= Exercise requirements =
Output the text lines of all the records below as a JSON list of strings, one string per line, omitting blank lines. Leave the pictures out of the answer.

··· Material for the task ···

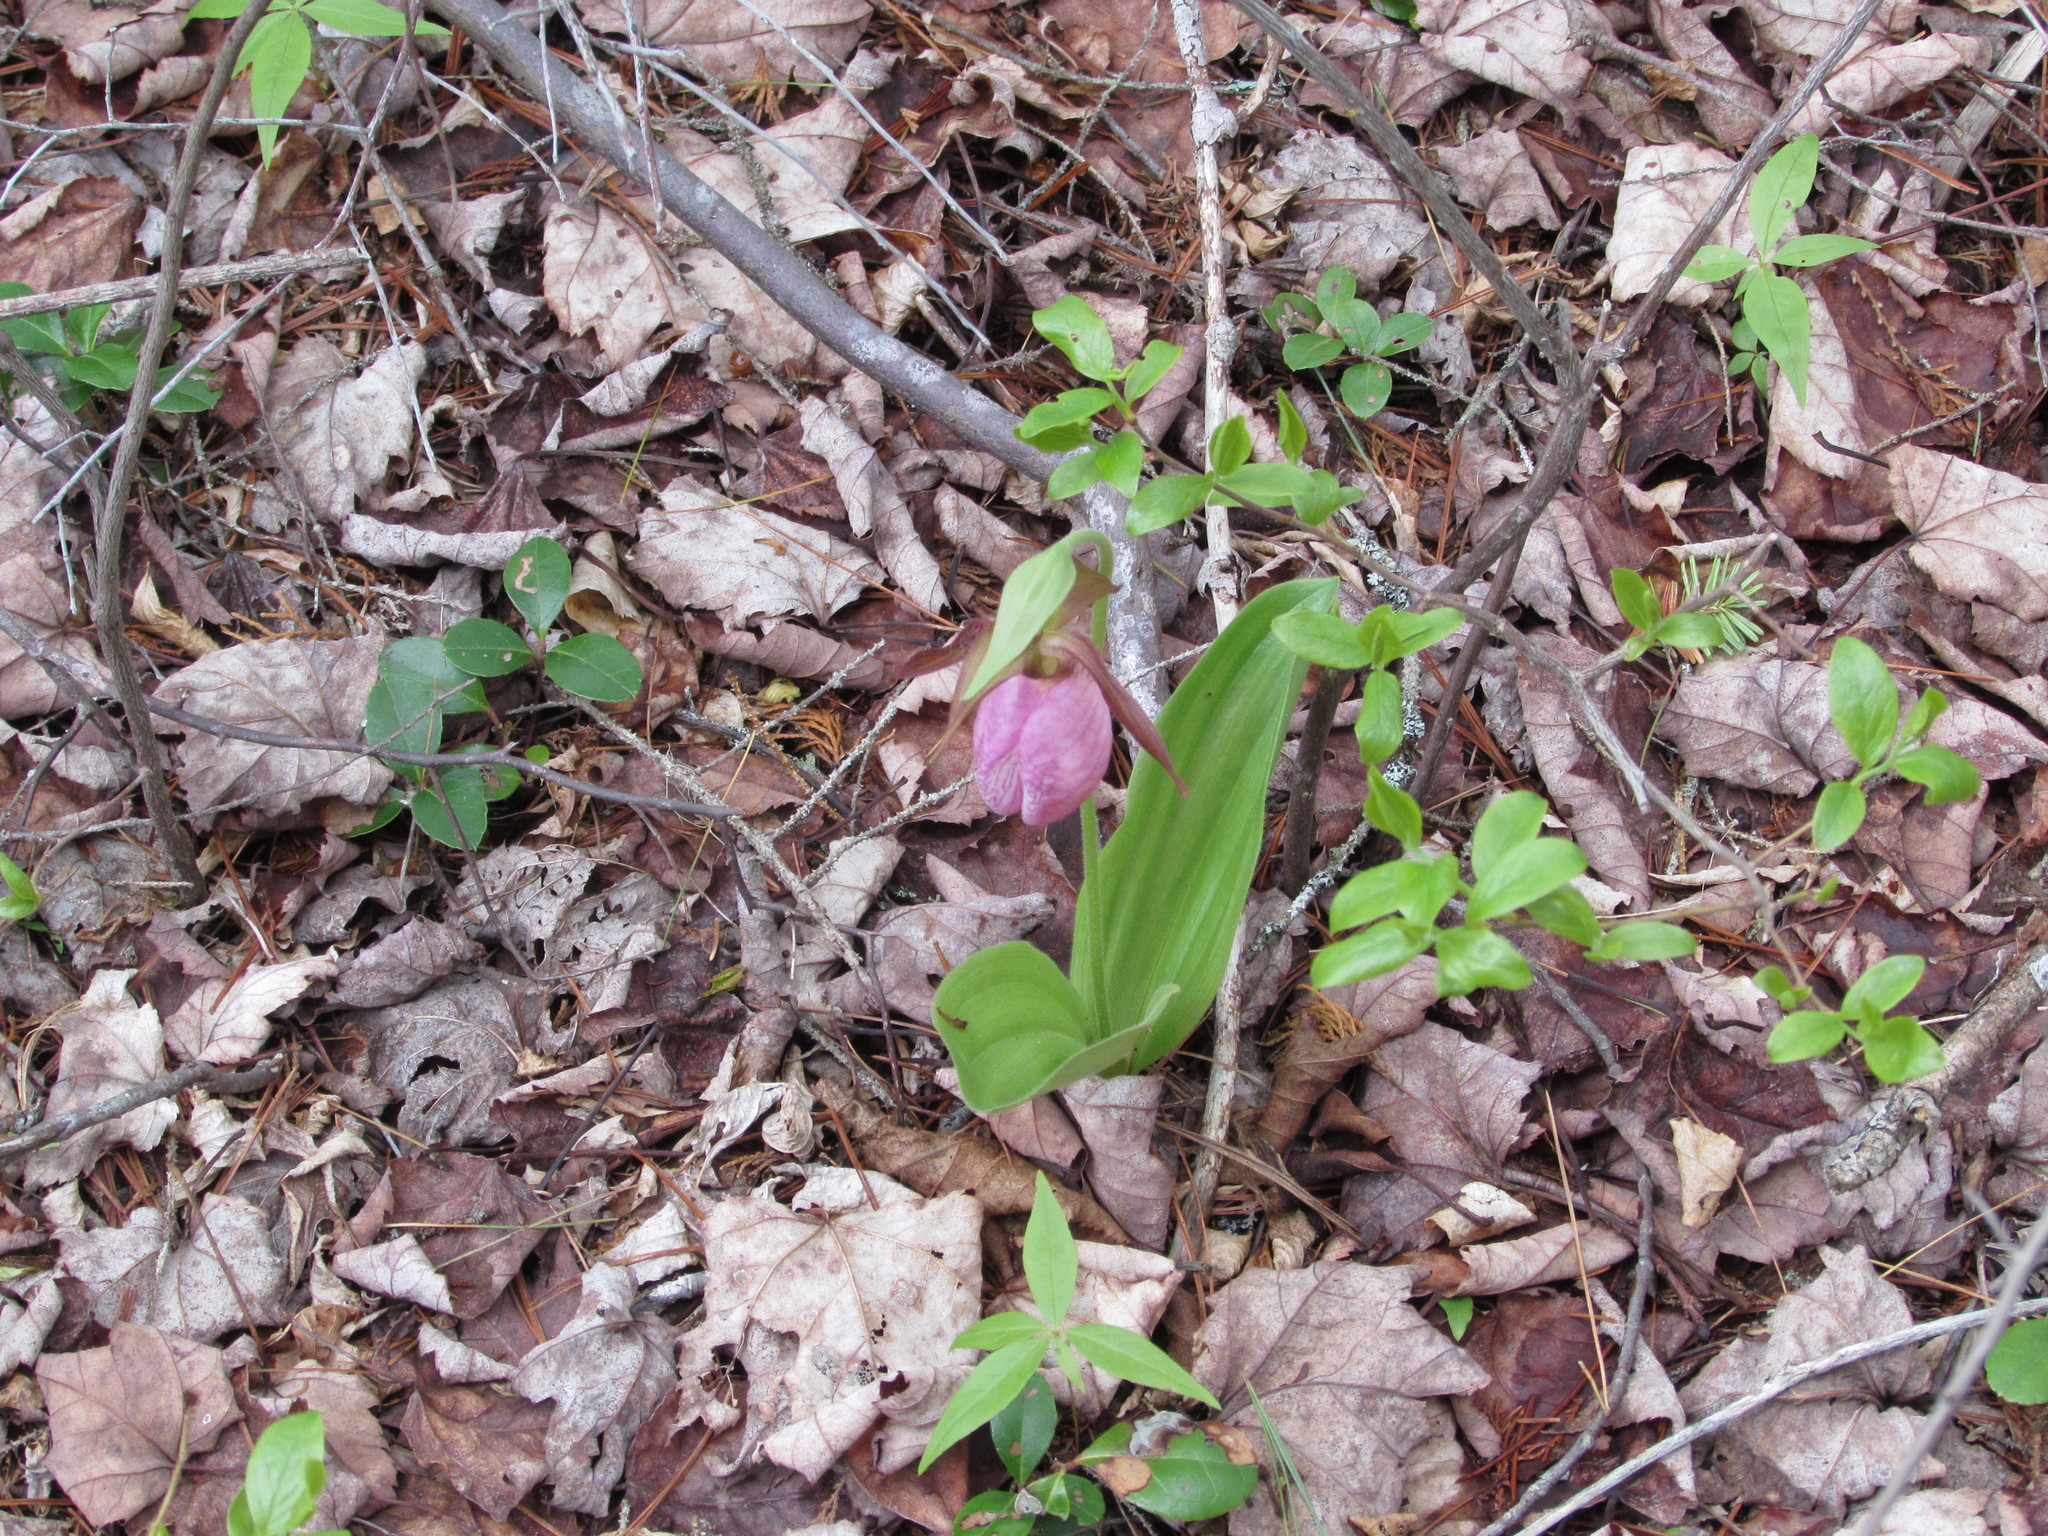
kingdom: Plantae
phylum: Tracheophyta
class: Liliopsida
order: Asparagales
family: Orchidaceae
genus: Cypripedium
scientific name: Cypripedium acaule
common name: Pink lady's-slipper
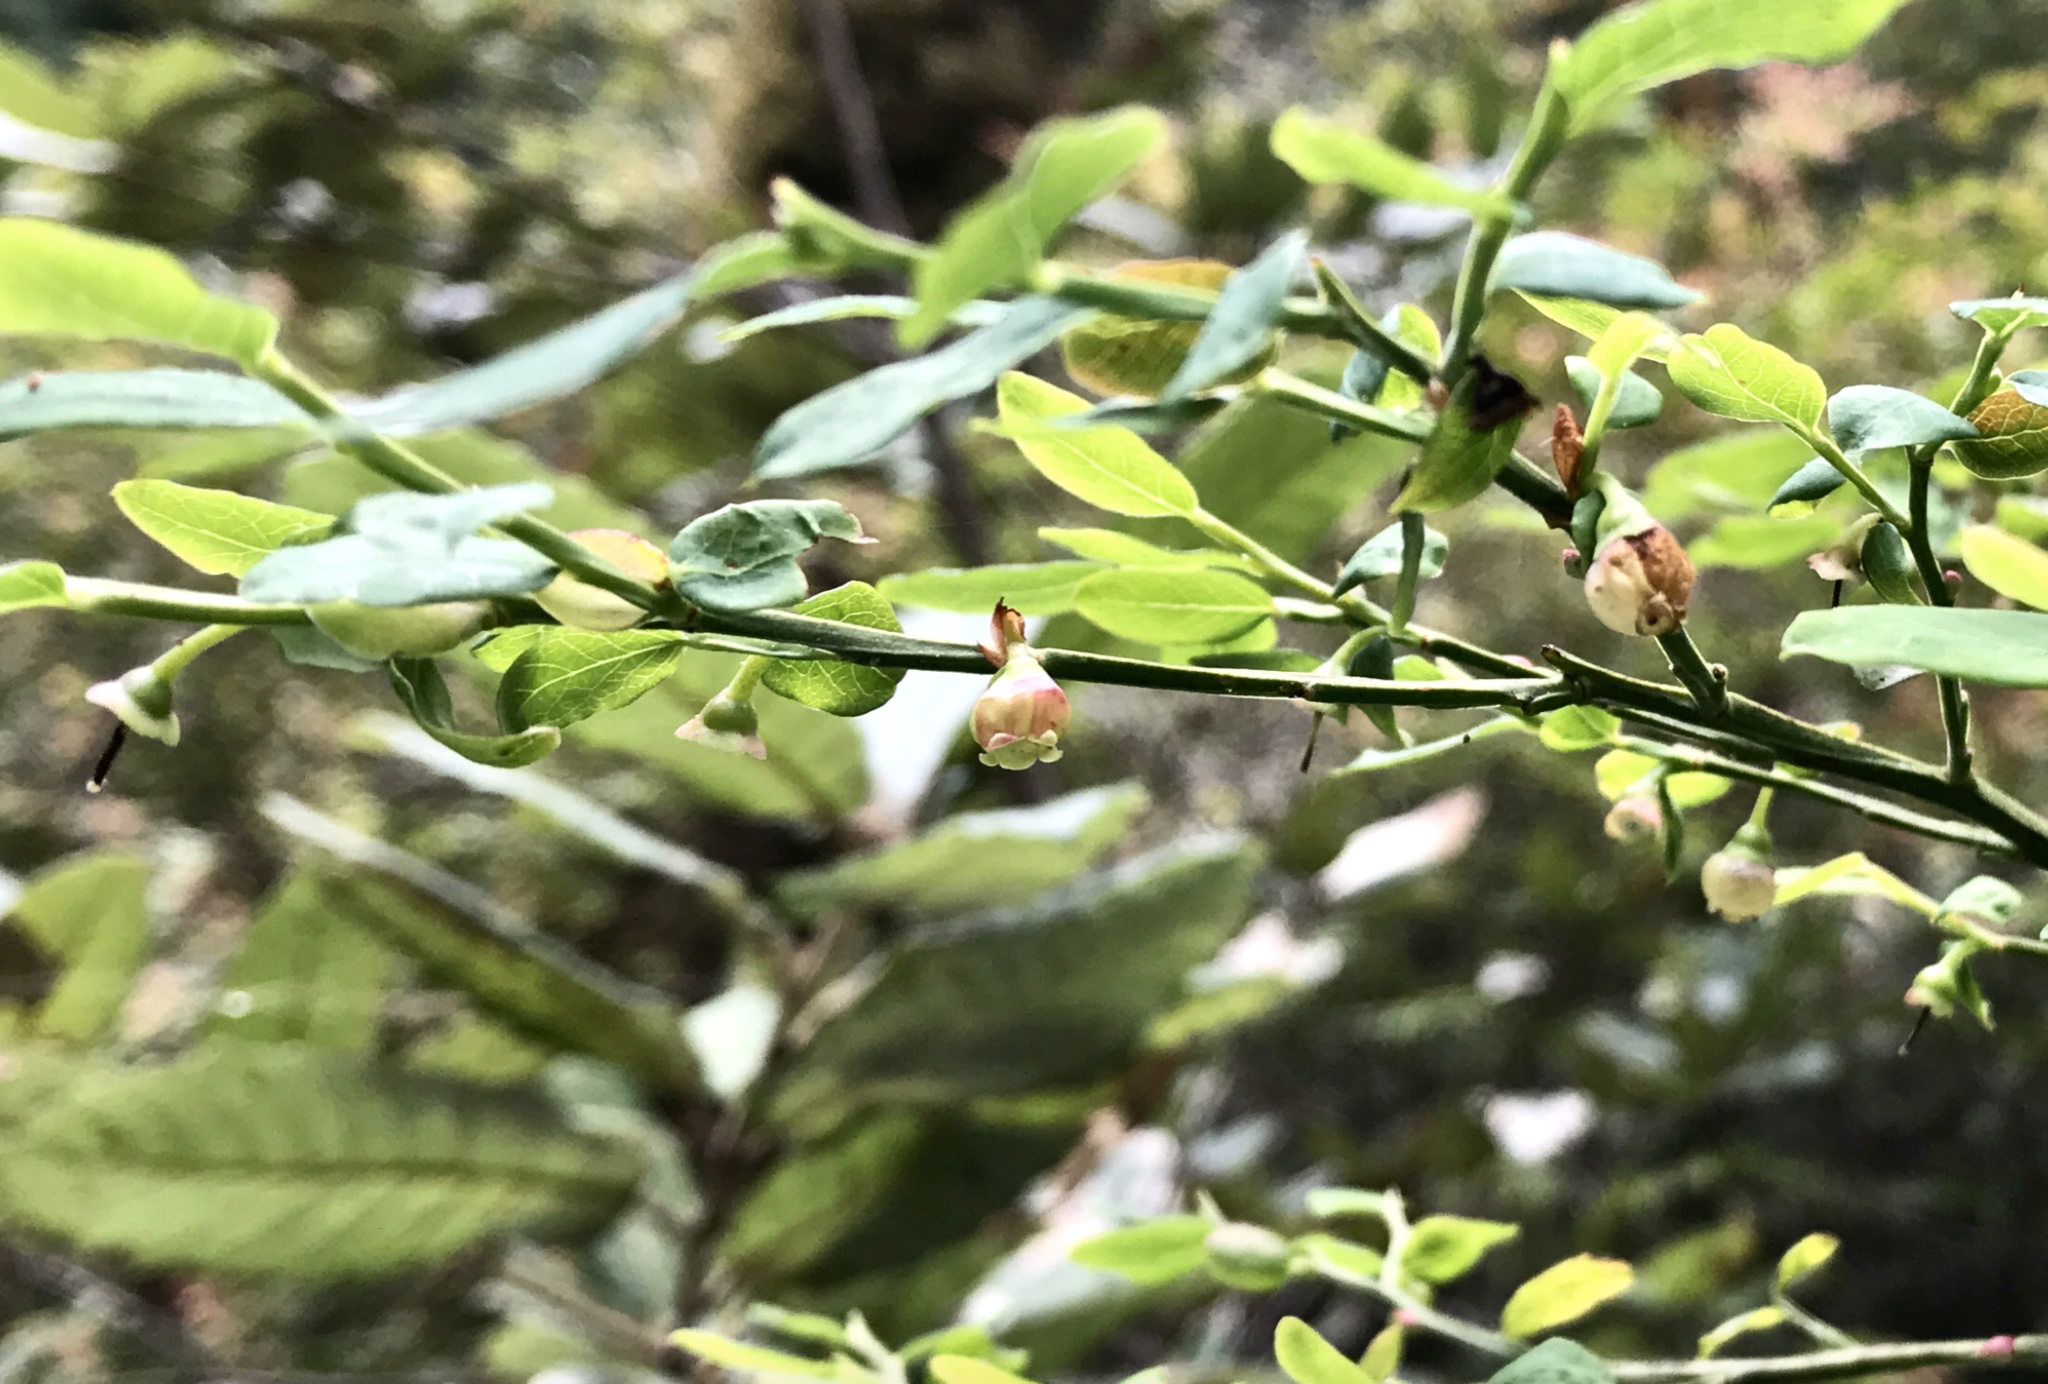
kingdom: Plantae
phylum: Tracheophyta
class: Magnoliopsida
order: Ericales
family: Ericaceae
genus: Vaccinium
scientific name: Vaccinium parvifolium
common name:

···

= Exercise answer =
[
  "kingdom: Plantae",
  "phylum: Tracheophyta",
  "class: Liliopsida",
  "order: Asparagales",
  "family: Orchidaceae",
  "genus: Cypripedium",
  "scientific name: Cypripedium acaule",
  "common name: Pink lady's-slipper",
  "kingdom: Plantae",
  "phylum: Tracheophyta",
  "class: Magnoliopsida",
  "order: Ericales",
  "family: Ericaceae",
  "genus: Vaccinium",
  "scientific name: Vaccinium parvifolium",
  "common name:"
]